Name of the participant: Yevgeniy Puzikov
Description of the IT-research project: The research project was concerned with the development of Natural Language Generation (NLG) techniques for eCommerce applications. The two use cases addressed were:
– Re-generating texts with the required stylistic features, while preserving the original contents (change of the tone of voice of a document).
– Generating textual descriptions of life science products from sets of key-value attribute pairs.
As a result, a Natural Language Generation (NLG) framework called “Sanity Polygon” was developed. It presents a sensible methodology system that encompasses several aspects of the NLG process that should align together for a successful delivery of an NLG product.
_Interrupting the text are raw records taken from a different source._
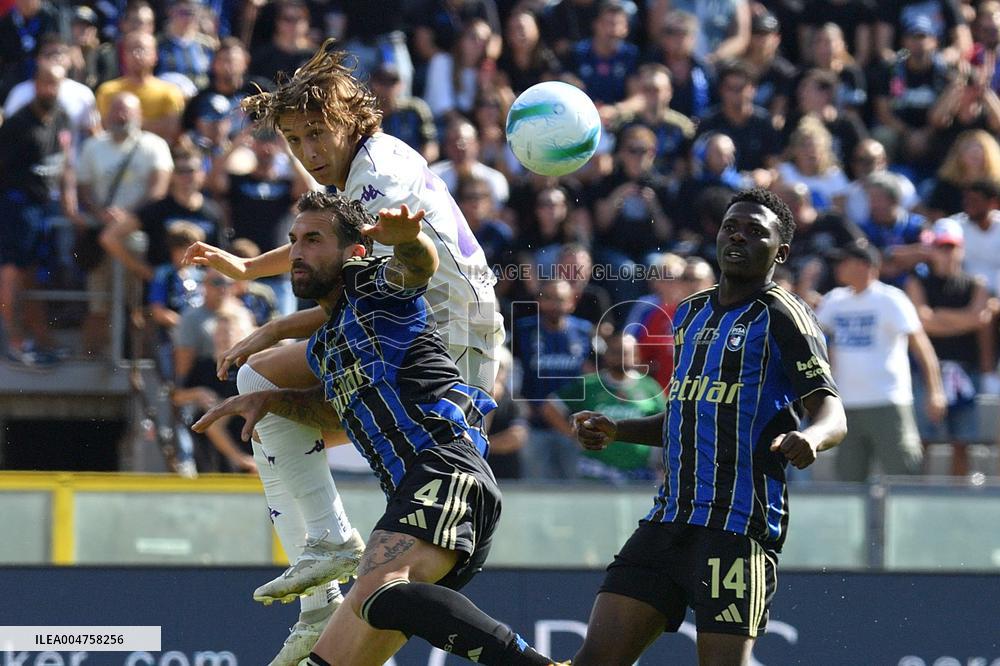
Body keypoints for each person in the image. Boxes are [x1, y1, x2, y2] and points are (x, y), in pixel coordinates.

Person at [182, 40, 504, 665]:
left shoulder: (379, 178)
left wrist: (274, 326)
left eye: (318, 133)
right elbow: (333, 248)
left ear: (354, 120)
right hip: (408, 325)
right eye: (296, 140)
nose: (309, 153)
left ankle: (349, 571)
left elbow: (355, 281)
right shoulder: (363, 170)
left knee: (404, 493)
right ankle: (325, 578)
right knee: (259, 390)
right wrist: (250, 269)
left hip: (449, 338)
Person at [192, 192, 556, 666]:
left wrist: (409, 240)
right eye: (294, 241)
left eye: (314, 239)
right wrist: (270, 400)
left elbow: (415, 269)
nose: (298, 252)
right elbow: (332, 418)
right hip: (416, 493)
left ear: (355, 253)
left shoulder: (373, 291)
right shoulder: (326, 344)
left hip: (445, 470)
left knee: (373, 593)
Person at [570, 188, 847, 666]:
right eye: (730, 227)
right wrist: (617, 428)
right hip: (668, 520)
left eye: (756, 232)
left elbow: (832, 412)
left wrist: (812, 438)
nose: (738, 236)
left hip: (735, 528)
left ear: (780, 252)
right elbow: (686, 412)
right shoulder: (690, 314)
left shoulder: (785, 317)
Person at [816, 241, 945, 481]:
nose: (838, 267)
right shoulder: (834, 300)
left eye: (845, 262)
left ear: (865, 265)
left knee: (904, 476)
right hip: (847, 406)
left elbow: (922, 347)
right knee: (848, 481)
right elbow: (811, 336)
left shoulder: (891, 299)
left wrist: (935, 391)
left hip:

In the process of the framework development, algorithms for text generation were designed and implemented.
It was shown how, depending on the task at hand, one can successfully solve the problem with simple template-based approaches, as opposed to using complex statistical models.
Furthermore, a robust automatic system for generating high-quality natural language statements from structured content representations was developed. It was shown that a human-designed algorithm helps purely statistical systems to not stray away too far from the underlying meaning during text generation.
In addition, an improvement strategy for common approaches to text generation from data tables was proposed, and it was shown that annotation issues that commonly cause data-driven models to hallucinate content, can be largely mitigated by constraining the generation process with templates.
Finally, modern techniques for controlling the generation process were empirically evaluated. Specifically, various approaches to textual style transfer were compared.
Software Campus partners: TU Darmstadt, Merck
Implementation period: 01.11.2018 bis 01.11.2020